Court Opinion

ID: 3336660
Source: CourtListenerOpinion
Date Created: 2016-07-05 17:49:47.579924+00
Date Added: 2024-06-11T09:13:01.948561
License: Public Domain

[EDITOR'S NOTE: This case is unpublished as indicated by the issuing court.] MEMORANDUM OF DECISION RE: APPLICATION TO CONFIRM ARBITRATION AWARD
The plaintiff and defendant were parties to an arbitration and the arbitrator made an award in favor of the plaintiff which was forwarded to the parties on January 17, 2001. The plaintiff has made an application to confirm that award. There is no reason not to confirm that award except for the issue involving the existence or non-existence of an application for vacate the arbitration award.
During the later part of January, 2001, the defendant contacted an attorney regarding the arbitration award. On February 7, 2001, the attorney prepared an application to vacate the arbitration award asserting various grounds which do not include claims of corruption, fraud. On the same day, February 7, 2001, attorney mailed the entry fee and application to the Clerk's Office at the Bridgeport Superior Court. When the attorney returned from a vacation in March he contacted the clerk' office and was advised that the matter was scheduled for April 9, 2001. However, there was a miscommunication because only the application to confirm the award was scheduled the April 9, hearing. The check for the entry fee has never been returned to the attorney for the defendant either as cashed or uncashed. The clerk's office in Bridgeport has no record of the application to vacate ever having been received. Checks received by the clerk's office are deposited within 24 hours of their receipt.
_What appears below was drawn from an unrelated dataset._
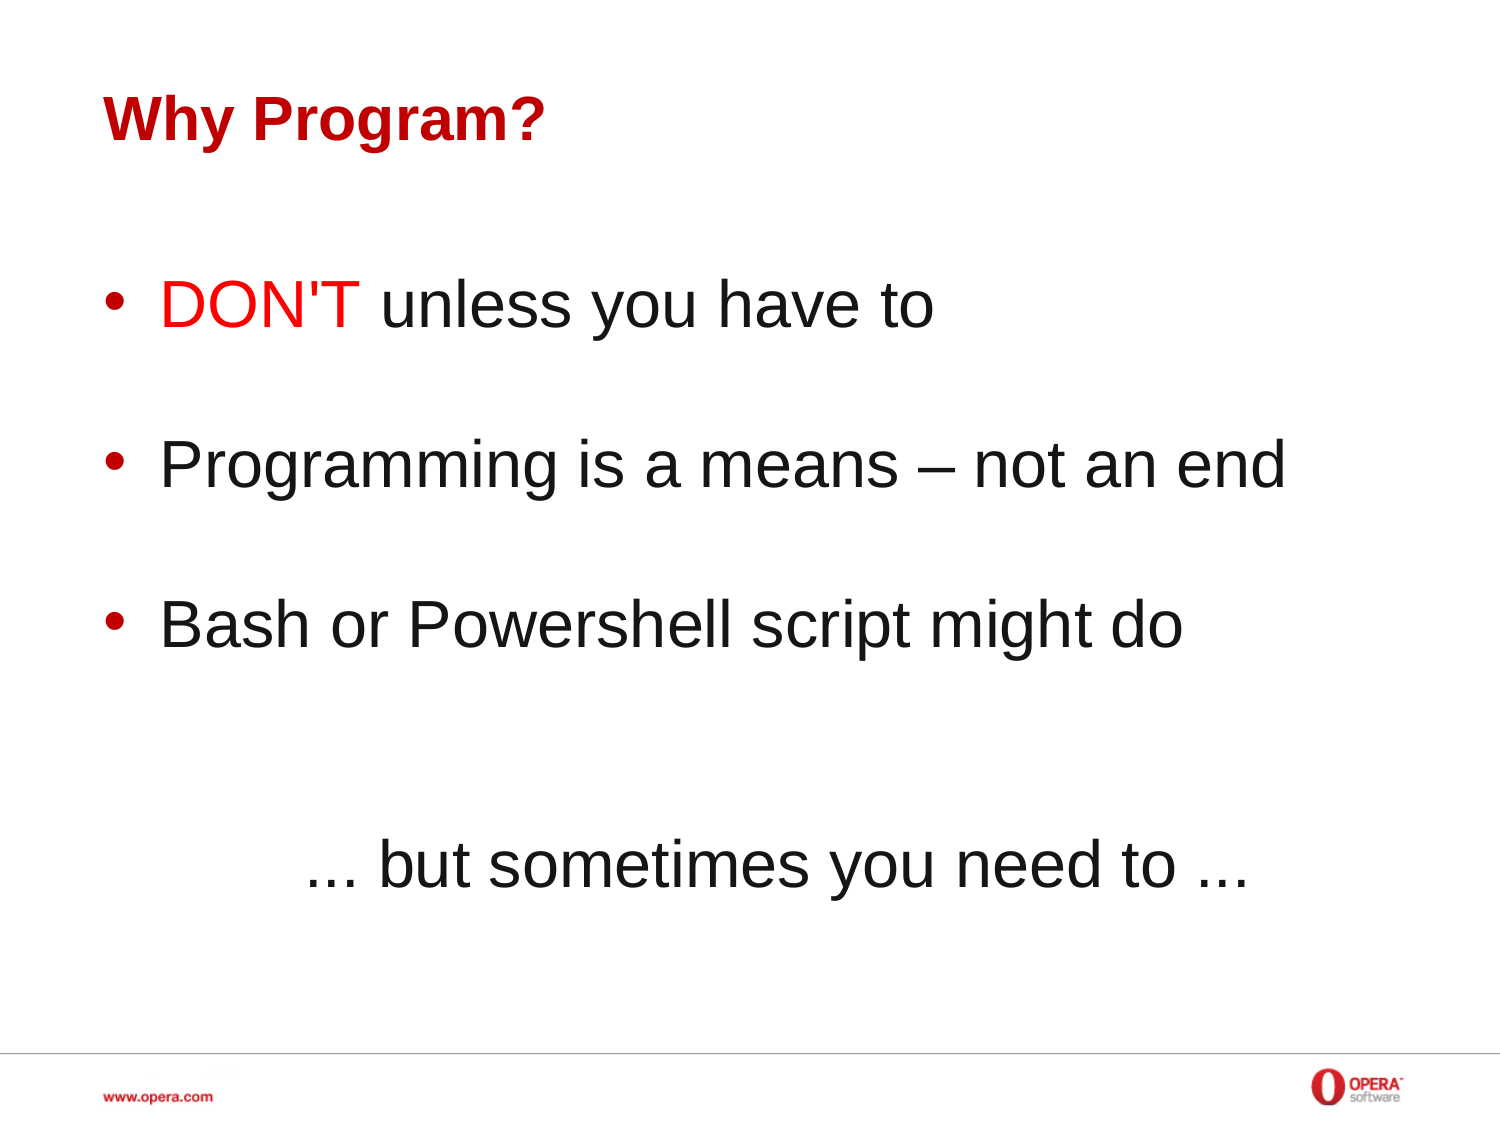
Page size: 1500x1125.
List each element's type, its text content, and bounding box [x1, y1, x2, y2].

title Why Program? [88, 70, 1412, 177]
picture [0, 1053, 1500, 1123]
list DON'T unless you have to Programming is a means – not an end Bash or Powershell script might do ... but sometimes you need to ... [88, 203, 1412, 1018]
The clerk's office has no record of any docket number having been assigned to the application nor the receipt of any check. Therefore, the court cannot find that the application to vacate was filed with the clerk's office.
Under General Statutes § 42-240(b) "[N]o motion to vacate, modify of correct an award may be made after 30 days from the notice of the award to the party to the arbitration who makes the motion." Chapter 909 of our General Statutes relating to arbitration proceedings evidences a policy of an expeditious solution of matters by arbitration. The 30 day mandated period for the filing of a motion to vacate an arbitration award is in keeping with that policy. In discussing the issue of subject matter CT Page 7365 jurisdiction our Supreme Court has stated: "[T]he only jurisdictional requirements in filing a motion to vacate an arbitration award is that it be filed with the trial court within 30 days of the moving party's notice of the arbitration award." Middlesex Ins. Co. v. Castellano, 225 Conn. 339,345 (1993).
Accordingly, the failure to file a motion to vacate within the 30 day period deprives the court of subject matter jurisdiction.
Accordingly, the motion to confirm the arbitrator's award is hereby granted.